I want to "grep" http, and ftp, address' from newsgroup posts that I have kept BUT I cannot work out how it can be done with your program. I once tried a grep utility that seemed to do it but I have forgotten how I did things.
I think the "find" was something like .*((ht|f)tp://www[\w./#-]+).* . If something similar works in your program I don't know what the
"replace" criteria should be. Also that doesn't cover links that don't have the ftp OR http start e.g. www.somewhere.com.

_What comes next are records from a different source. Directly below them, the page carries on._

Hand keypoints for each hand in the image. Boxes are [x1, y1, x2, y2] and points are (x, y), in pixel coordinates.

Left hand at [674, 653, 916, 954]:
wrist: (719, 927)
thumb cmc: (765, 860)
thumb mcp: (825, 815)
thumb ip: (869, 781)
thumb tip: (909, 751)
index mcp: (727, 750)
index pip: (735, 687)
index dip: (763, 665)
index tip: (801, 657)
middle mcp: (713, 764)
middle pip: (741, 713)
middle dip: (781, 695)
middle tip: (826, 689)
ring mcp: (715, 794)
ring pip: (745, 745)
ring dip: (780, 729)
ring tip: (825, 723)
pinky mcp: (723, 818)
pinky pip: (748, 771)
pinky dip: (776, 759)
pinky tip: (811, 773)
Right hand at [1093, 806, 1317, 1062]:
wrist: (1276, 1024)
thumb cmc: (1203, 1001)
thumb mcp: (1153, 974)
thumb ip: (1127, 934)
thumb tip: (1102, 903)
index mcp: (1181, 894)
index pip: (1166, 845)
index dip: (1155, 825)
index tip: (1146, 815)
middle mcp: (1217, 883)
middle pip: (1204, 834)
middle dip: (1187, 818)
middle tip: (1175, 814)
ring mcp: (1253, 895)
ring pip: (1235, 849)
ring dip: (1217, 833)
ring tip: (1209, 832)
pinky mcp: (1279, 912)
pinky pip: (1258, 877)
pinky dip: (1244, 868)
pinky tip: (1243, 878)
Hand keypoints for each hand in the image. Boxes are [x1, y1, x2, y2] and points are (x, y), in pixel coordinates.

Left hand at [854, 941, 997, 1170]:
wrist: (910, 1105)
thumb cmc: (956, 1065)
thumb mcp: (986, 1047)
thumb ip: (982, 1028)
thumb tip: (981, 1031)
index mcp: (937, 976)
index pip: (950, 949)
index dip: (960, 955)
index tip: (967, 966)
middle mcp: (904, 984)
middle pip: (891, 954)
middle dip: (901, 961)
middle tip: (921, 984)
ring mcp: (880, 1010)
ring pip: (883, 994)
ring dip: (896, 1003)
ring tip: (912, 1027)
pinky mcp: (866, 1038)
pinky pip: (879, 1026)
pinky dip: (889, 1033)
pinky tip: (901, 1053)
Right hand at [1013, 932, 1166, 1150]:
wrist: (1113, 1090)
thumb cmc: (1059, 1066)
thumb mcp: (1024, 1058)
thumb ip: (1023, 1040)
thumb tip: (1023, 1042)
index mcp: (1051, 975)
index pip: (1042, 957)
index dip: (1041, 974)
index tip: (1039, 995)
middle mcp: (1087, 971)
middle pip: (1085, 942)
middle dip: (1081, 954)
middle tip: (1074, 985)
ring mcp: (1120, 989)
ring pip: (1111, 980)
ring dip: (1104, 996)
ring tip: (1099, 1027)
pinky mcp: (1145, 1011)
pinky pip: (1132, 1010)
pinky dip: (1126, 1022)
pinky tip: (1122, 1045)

So I need to find ftp AND http
AND www "strings".
I start with e.g.
a good one is http://www.deltasoft.hr/remote/remadmin.zip which is the page at http://fastq.com/~sckitching/Python/wordlen.zip is my a faster ftp site is ftp://203.131.69.75/lorma_v.3.iso and don't forget www.burrotech.com/pa_inst.exe is also free.
I want:
http://www.deltasoft.hr/remote/remadmin.zip http://fastq.com/~sckitching/Python/wordlen.zip ftp://203.131.69.75/lorma_v.3.iso www.burrotech.com/pa_inst.exe
Can you help please?
You can notice that an URL in your case starts with ftp:// or http:// or www. We can distinct such URL's from common text by the suffix: :// for
protocols and the dot . for domain (www). Then, first part of an URL may contain digits, letters, dots, underscores, dashes. Thus, the pattern that would match your example would be:
{{http}|{ftp}\:\/\/}|{www\.}[\d\w\_\.\-]+{\/\S+}?
where {\/\S+}? means matching the relative part of an URL, for example /dir/file.ext in http://dom.com/dir/file.ext . This allows to find any URL's,
with or without file names.